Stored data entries
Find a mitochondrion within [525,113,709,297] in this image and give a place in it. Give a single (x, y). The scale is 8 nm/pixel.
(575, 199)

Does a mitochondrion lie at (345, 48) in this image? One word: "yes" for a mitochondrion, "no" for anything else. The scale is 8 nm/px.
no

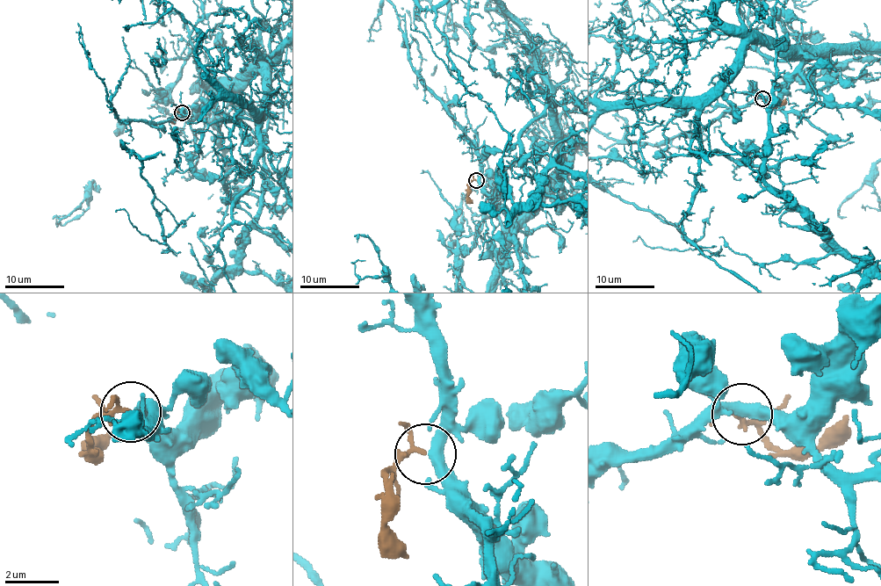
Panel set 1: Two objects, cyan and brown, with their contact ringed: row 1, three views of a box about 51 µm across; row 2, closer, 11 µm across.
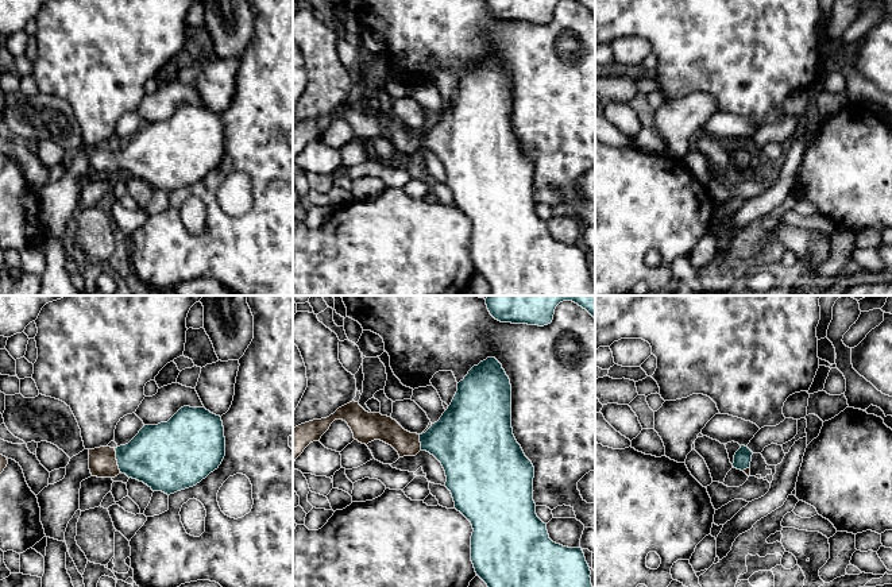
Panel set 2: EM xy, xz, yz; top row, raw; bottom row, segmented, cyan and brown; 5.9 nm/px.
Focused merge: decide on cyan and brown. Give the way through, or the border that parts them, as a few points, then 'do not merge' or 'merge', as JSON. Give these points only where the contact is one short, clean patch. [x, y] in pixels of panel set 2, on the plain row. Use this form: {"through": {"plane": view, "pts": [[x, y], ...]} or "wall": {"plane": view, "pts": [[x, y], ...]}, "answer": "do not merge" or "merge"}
{"through": {"plane": "xy", "pts": [[158, 153], [116, 157], [103, 161]]}, "answer": "merge"}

→ Try it: Transcribe every entry word for word, but omit the pictures.

→ Output below:
Find a mitochondrion within [525,113,709,297] in this image and give a place in it. Give a single (x, y). The scale is 8 nm/pixel.
(575, 199)

Does a mitochondrion lie at (345, 48) in this image? One word: "yes" for a mitochondrion, "no" for anything else. The scale is 8 nm/px.
no

Panel set 1: Two objects, cyan and brown, with their contact ringed: row 1, three views of a box about 51 µm across; row 2, closer, 11 µm across.
Panel set 2: EM xy, xz, yz; top row, raw; bottom row, segmented, cyan and brown; 5.9 nm/px.
Focused merge: decide on cyan and brown. Give the way through, or the border that parts them, as a few points, then 'do not merge' or 'merge', as JSON. Give these points only where the contact is one short, clean patch. [x, y] in pixels of panel set 2, on the plain row. Use this form: {"through": {"plane": view, "pts": [[x, y], ...]} or "wall": {"plane": view, "pts": [[x, y], ...]}, "answer": "do not merge" or "merge"}
{"through": {"plane": "xy", "pts": [[158, 153], [116, 157], [103, 161]]}, "answer": "merge"}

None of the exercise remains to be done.